L’errore che non è

Perdendo tempo nel web, sono incappata in foto scattate in un periodo bellissimo-bruttissimo di me che porto uno, due, dieci, quindici cappelli.

Questa scenografia qui, è costata centottanta euro; mi ero incaponita in un porta-abiti composto, ad albero, da solo ne costava centodieci. Poi l’ho sommerso da tutti quei copricapo comperati a poco prezzo. E al rientro a casa, non avendolo incastrato bene, è caduto a terra spezzandosi a cinquantacinque euro a pezzo.

Questa scenografia qui, è costata centottanta euro;

mi ero incaponita in un porta-abiti composto, ad albero,

che da solo ne costava centodieci,

e poi ho sommerso da tutti quei copricapo comperati a poco prezzo.

E che al rientro a casa, non avendolo incastrato bene,

è caduto a terra spezzandosi a cinquantacinque euro a pezzo.

L’angolo migliore era già lì, una delle colonne della Loggia dei Cavalieri, a Treviso, dove c’ho appoggiato scatole a mo’ di cappelliere, e i miei copricapo abbelliti da foulard in fantasia, blu, rossi, verdi rosa, gialli. Qualche libro. Un mazzo di fiori con dei girasoli, omaggio di una cara amica che indossava un cappello, e che me ne ha portato un altro di carta, da muratore, uguale a quello indossato dal mio papà per il suo lavoro da muratore.

*MATERIALE*:
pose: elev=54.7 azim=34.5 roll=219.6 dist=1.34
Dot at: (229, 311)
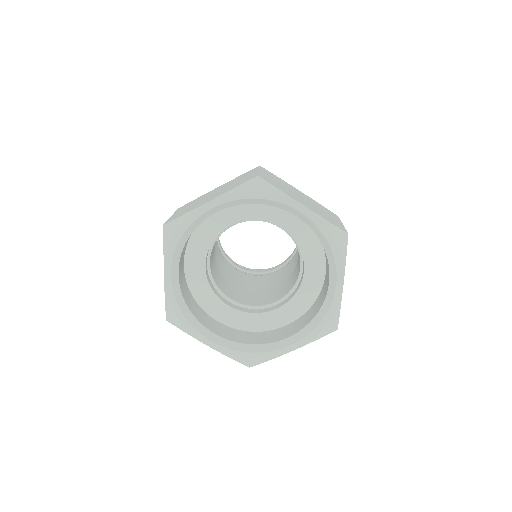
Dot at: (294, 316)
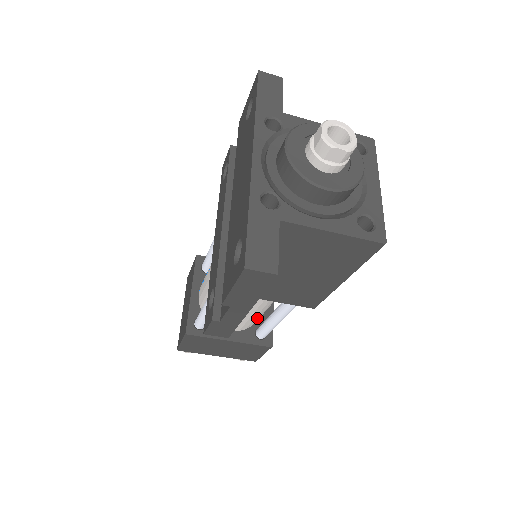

*COSA SI CHIEDE*:
1. Riproduci fedelmente il passo del blocco di testo che parte dalle parole "che da solo" e si chiude dopo le parole "lavoro da muratore.".
2. Elenca tutti i colori dei foulard che, nel blocco di testo, abbelliscono i copricapo.
Per rispondere basta il blocco di testo.

*SOLUZIONI PROPOSTE*:
1.
che da solo ne costava centodieci,

e poi ho sommerso da tutti quei copricapo comperati a poco prezzo.

E che al rientro a casa, non avendolo incastrato bene,

è caduto a terra spezzandosi a cinquantacinque euro a pezzo.

L’angolo migliore era già lì, una delle colonne della Loggia dei Cavalieri, a Treviso, dove c’ho appoggiato scatole a mo’ di cappelliere, e i miei copricapo abbelliti da foulard in fantasia, blu, rossi, verdi rosa, gialli. Qualche libro. Un mazzo di fiori con dei girasoli, omaggio di una cara amica che indossava un cappello, e che me ne ha portato un altro di carta, da muratore, uguale a quello indossato dal mio papà per il suo lavoro da muratore.

2. Blu, rossi, verdi, rosa, gialli.